Pemerintah Salurkan Dana Rp 877 Miliar ke Tiga Provinsi Terdampak Banjir

Pemerintah pusat menyalurkan bantuan dana senilai Rp 877 miliar untuk proses rehabilitasi dan rekonstruksi di wilayah Aceh, Sumatera Utara, serta Sumatera Barat pada Rabu (6/5/2026). Anggaran ini ditujukan untuk memulihkan infrastruktur dan sektor pertanian yang terdampak bencana banjir serta tanah longsor.

Juru Bicara Satgas Percepatan Rehabilitasi dan Rekonstruksi Pascabencana Sumatera, Amran, menjelaskan bahwa alokasi dana tersebut dapat dimanfaatkan tiap pemerintah daerah untuk memperbaiki lahan tani. Berdasarkan data Kementerian Pertanian yang dilansir dari Nasional, luas lahan yang terdampak mencapai puluhan ribu hektar.

"Kalau berdasarkan data 94.742 hektar itu yang terdampak, dan ini sudah diberikan bantuan juga transfer ke daerah di tiga provinsi ya, sebesar Rp877.126.124.000. Ini data yang kami dapatkan dari Kementan," kata Amran, Juru Bicara Satgas Percepatan Rehabilitasi dan Rekonstruksi Pascabencana Sumatera.

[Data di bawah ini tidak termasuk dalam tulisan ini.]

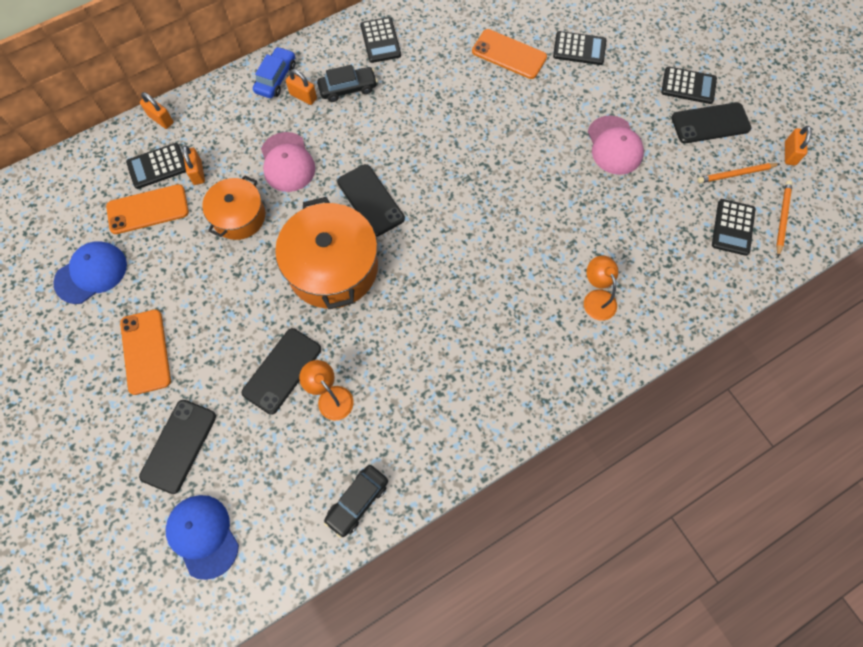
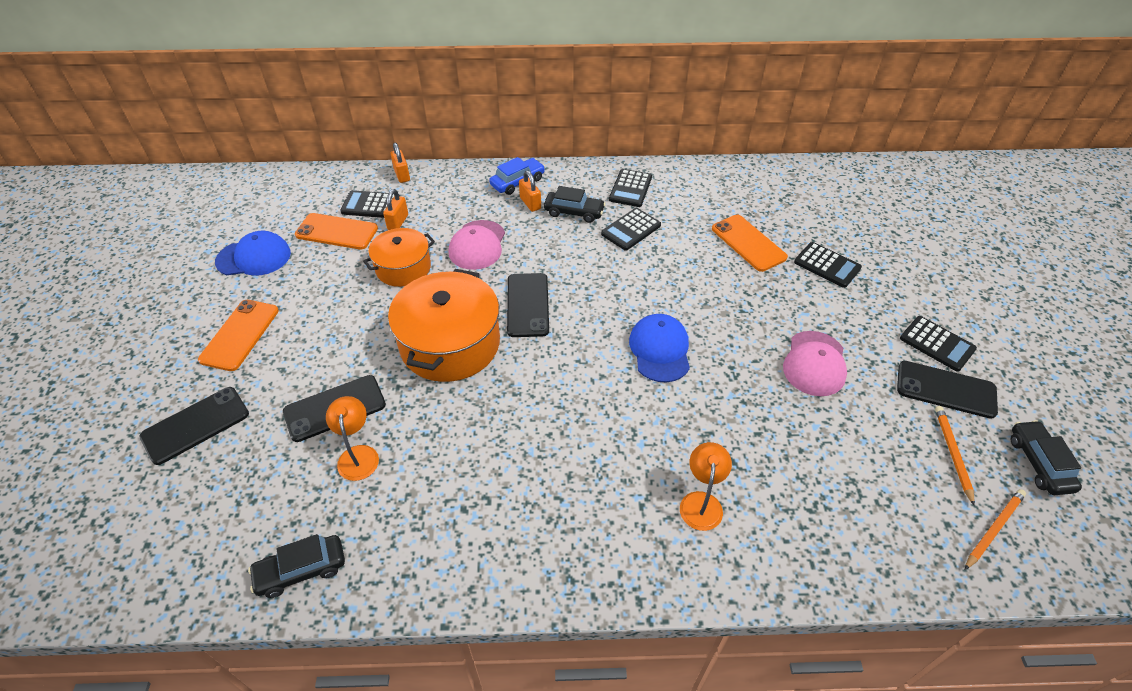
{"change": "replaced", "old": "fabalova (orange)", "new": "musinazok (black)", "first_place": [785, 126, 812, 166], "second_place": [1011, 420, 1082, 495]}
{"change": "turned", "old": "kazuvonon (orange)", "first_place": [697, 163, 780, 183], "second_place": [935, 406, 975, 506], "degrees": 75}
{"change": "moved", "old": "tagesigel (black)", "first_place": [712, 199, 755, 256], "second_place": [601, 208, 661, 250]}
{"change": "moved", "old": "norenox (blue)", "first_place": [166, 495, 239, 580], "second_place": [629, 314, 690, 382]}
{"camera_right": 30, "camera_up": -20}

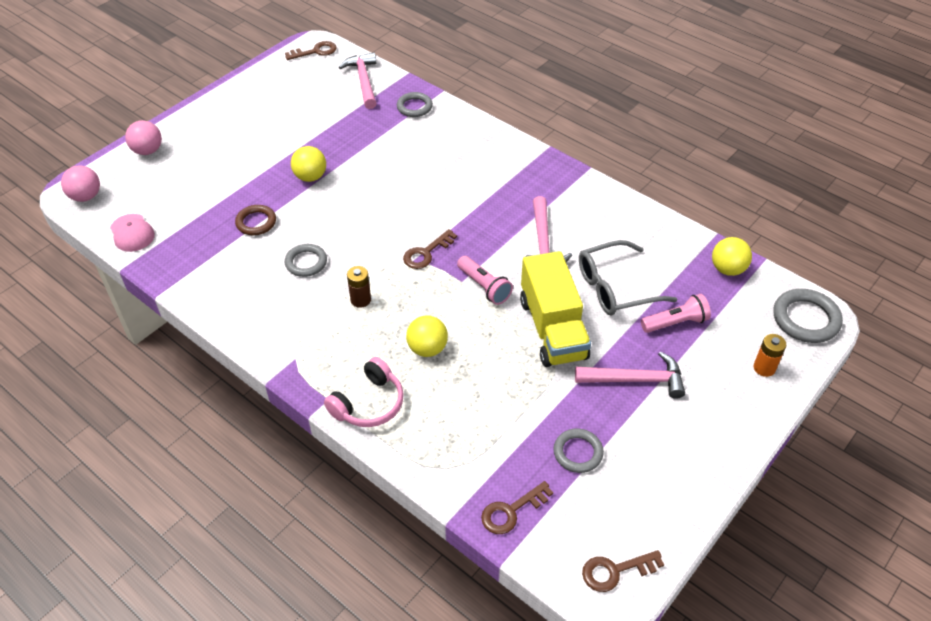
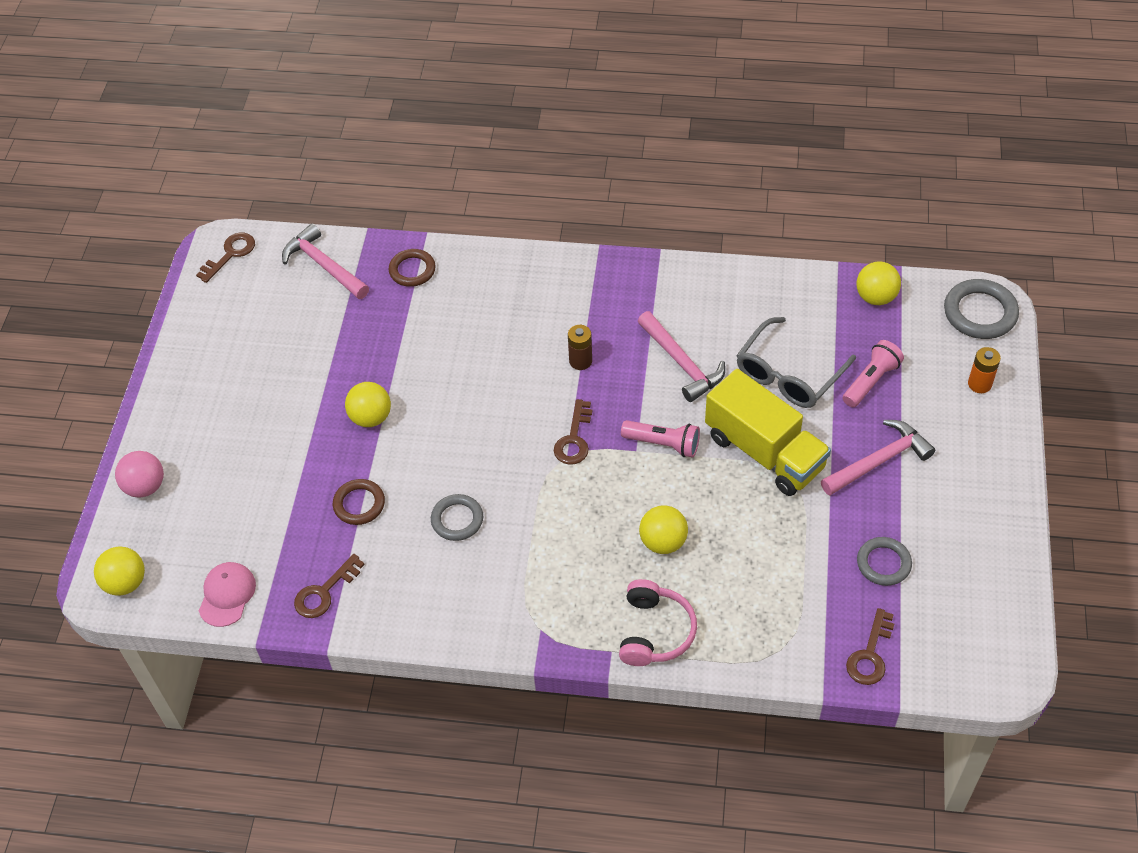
{"change": "recoloured", "old": "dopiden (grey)", "new": "dopiden (brown)", "first_place": [397, 92, 433, 117], "second_place": [389, 249, 436, 287]}
{"change": "recoloured", "old": "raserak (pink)", "new": "raserak (yellow)", "first_place": [61, 165, 100, 202], "second_place": [94, 546, 145, 596]}
{"change": "turned", "old": "norenox (pink)", "first_place": [110, 214, 155, 252], "second_place": [199, 562, 256, 627], "degrees": -105}
{"change": "moved", "old": "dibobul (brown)", "first_place": [347, 266, 371, 308], "second_place": [568, 325, 592, 370]}
{"change": "moved", "old": "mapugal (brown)", "first_place": [582, 550, 664, 592], "second_place": [294, 554, 365, 618]}
{"camera_right": -30, "camera_up": 5}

Pemerintah memberikan perhatian khusus pada sektor persawahan guna menjamin ketersediaan pangan di wilayah terdampak. Langkah percepatan pemulihan ini diharapkan dapat mengembalikan produktivitas petani dalam waktu dekat.

"Untuk sawah yang terdampak ya, karena ini didorong terus untuk segera dipulihkan untuk memperkuat ketahanan pangan, perhatian pemerintah sangat besar," tutur Amran, Juru Bicara Satgas Percepatan Rehabilitasi dan Rekonstruksi Pascabencana Sumatera.

Selain sektor pertanian, fokus penanganan juga diarahkan pada penyediaan tempat tinggal bagi warga. Saat ini, pembangunan hunian sementara (huntara) secara keseluruhan telah mencapai angka 93 persen, dengan total 19.169 unit yang sudah terbangun dari target awal sebanyak 20.473 unit.

Proses konstruksi sisa pembangunan sebesar 7 persen masih berjalan di lapangan, khususnya untuk wilayah Aceh. Sementara itu, fasilitas huntara di Sumatera Utara dan Sumatera Barat dilaporkan telah rampung sepenuhnya.

Mengenai aksesibilitas, Amran menegaskan bahwa jalur transportasi utama di ketiga provinsi tersebut sudah tidak lagi terkendala. Pemulihan jalan nasional telah selesai dilakukan sejak periode awal tahun ini.

"Kalau untuk akses jalan nasional sudah 100 persen dapat terhubung. Ini dari beberapa bulan lalu, sejak dari awal tahun sudah bisa terbuka secara keseluruhan," kata Amran, Juru Bicara Satgas Percepatan Rehabilitasi dan Rekonstruksi Pascabencana Sumatera.